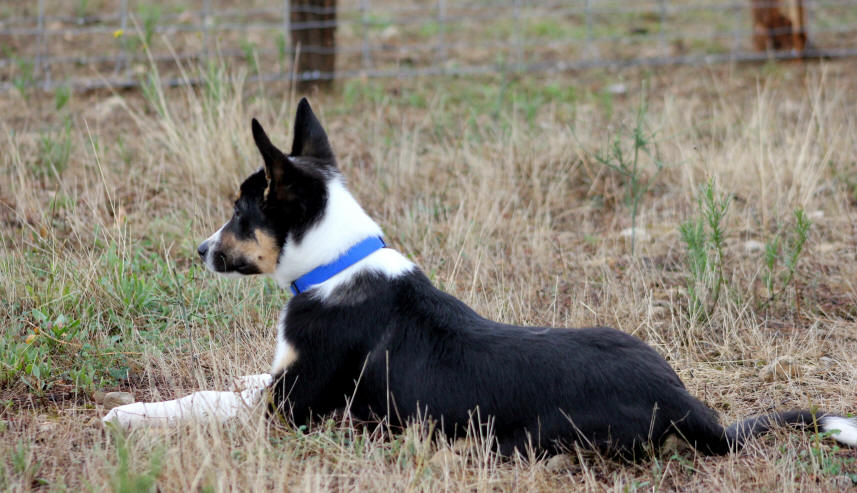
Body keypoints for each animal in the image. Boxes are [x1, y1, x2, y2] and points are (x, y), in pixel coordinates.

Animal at [107, 98, 856, 460]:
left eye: (239, 213)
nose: (199, 249)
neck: (336, 261)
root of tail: (688, 403)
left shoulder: (291, 409)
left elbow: (207, 400)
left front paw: (131, 413)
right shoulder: (276, 383)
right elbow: (235, 379)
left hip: (531, 435)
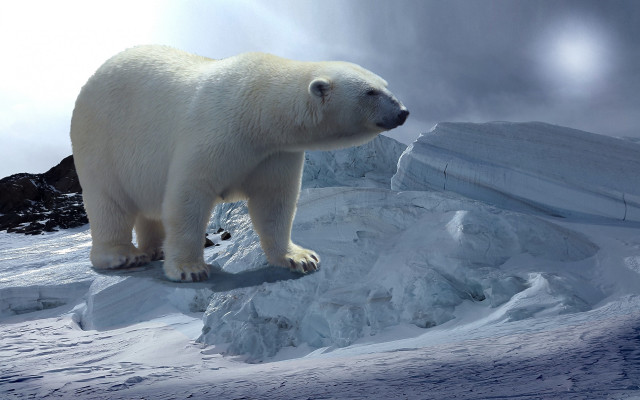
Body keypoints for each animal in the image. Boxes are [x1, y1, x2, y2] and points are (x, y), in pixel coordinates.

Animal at [70, 45, 409, 282]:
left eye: (385, 84)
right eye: (370, 92)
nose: (403, 111)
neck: (258, 110)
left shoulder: (274, 153)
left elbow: (274, 201)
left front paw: (300, 258)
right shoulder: (215, 131)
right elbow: (188, 195)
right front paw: (189, 269)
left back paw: (155, 249)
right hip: (101, 142)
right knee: (109, 201)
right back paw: (123, 255)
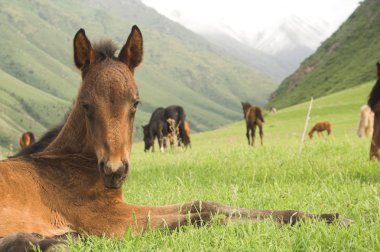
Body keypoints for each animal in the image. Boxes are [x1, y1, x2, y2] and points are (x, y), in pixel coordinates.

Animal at [0, 25, 350, 250]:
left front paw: (327, 217)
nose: (114, 171)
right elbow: (204, 217)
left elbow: (205, 203)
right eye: (85, 105)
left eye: (135, 103)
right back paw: (51, 241)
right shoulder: (106, 220)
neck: (67, 164)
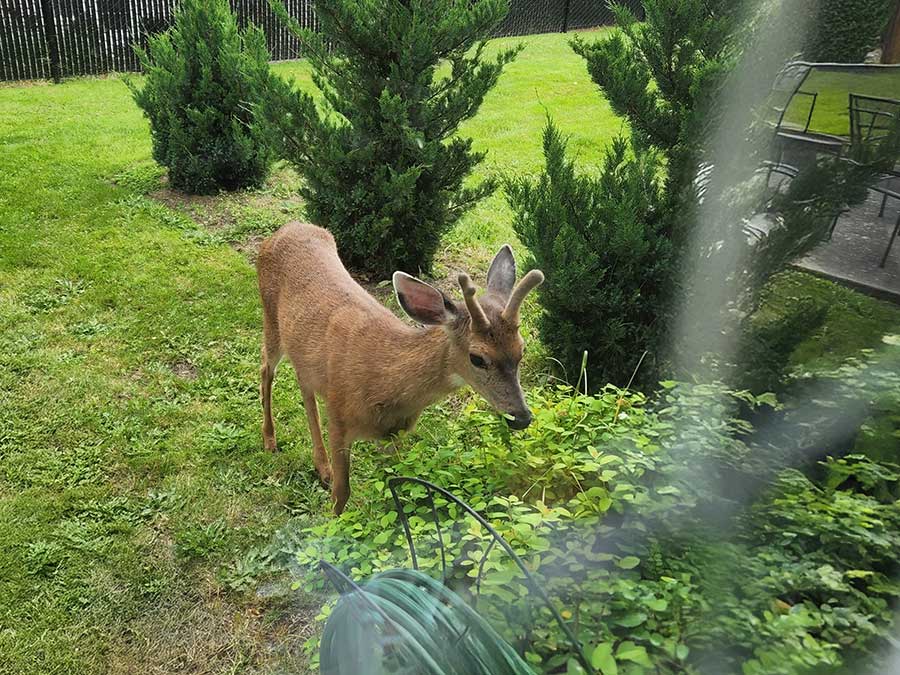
---------------
ASSIGNMENT |
Reproduce the data above word for word from its first line through the line that holds "right shoulder: (215, 131)", both ends included; skip pictures.

ANSWER BOX |
Body keypoints for each animal in the image. Boxes are [x1, y1, x2, y2] and points are (x, y), in pixel coordinates.

Animal at [107, 98, 856, 460]:
left eye: (239, 213)
nose: (199, 249)
neck: (336, 261)
root of tail: (688, 403)
left shoulder: (291, 409)
left elbow: (207, 400)
left front paw: (131, 413)
right shoulder: (276, 383)
right elbow: (235, 379)
left hip: (531, 435)
Body keypoints for each animal in the image. Boxes are [x1, y1, x2, y2] and points are (x, y), in pixel coordinates.

Animal at [70, 45, 409, 282]:
left eye: (385, 84)
right eye: (370, 92)
nose: (403, 111)
neck: (258, 110)
left shoulder: (274, 153)
left elbow: (274, 201)
left front paw: (300, 258)
right shoulder: (215, 131)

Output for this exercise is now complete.